* [The request] Show each line of the records below that contains the word "masks".
— START Excerpted records —
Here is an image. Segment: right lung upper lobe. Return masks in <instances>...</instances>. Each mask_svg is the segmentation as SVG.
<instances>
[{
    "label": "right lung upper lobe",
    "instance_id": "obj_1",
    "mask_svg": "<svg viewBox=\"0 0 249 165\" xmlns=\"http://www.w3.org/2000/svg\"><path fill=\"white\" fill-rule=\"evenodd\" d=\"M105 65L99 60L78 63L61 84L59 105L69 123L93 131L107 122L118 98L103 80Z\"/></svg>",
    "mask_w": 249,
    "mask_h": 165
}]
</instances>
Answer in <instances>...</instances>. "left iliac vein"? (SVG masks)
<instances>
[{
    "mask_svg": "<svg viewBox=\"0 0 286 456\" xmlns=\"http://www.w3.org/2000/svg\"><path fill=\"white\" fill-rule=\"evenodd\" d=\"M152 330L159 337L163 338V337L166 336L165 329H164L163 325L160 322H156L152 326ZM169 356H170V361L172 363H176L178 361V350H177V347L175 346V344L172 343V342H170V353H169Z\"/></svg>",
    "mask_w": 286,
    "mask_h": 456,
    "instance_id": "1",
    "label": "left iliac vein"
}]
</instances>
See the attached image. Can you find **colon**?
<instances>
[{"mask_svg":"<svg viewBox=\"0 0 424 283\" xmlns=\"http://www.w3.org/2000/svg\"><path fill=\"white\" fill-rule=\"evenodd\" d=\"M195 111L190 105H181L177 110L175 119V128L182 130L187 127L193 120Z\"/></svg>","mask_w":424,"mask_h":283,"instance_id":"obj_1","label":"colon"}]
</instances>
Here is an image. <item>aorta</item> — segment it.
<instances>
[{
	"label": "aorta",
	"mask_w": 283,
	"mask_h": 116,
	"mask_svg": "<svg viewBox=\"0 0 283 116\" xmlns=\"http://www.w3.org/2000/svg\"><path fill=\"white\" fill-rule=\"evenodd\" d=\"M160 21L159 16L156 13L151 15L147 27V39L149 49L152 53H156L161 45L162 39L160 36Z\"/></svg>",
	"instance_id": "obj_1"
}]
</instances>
— END Excerpted records —
* [Task result]
Here is an image. Segment: right lung upper lobe. Return masks in <instances>...</instances>. Each mask_svg is the segmentation as SVG.
Answer in <instances>...</instances>. "left iliac vein"? (SVG masks)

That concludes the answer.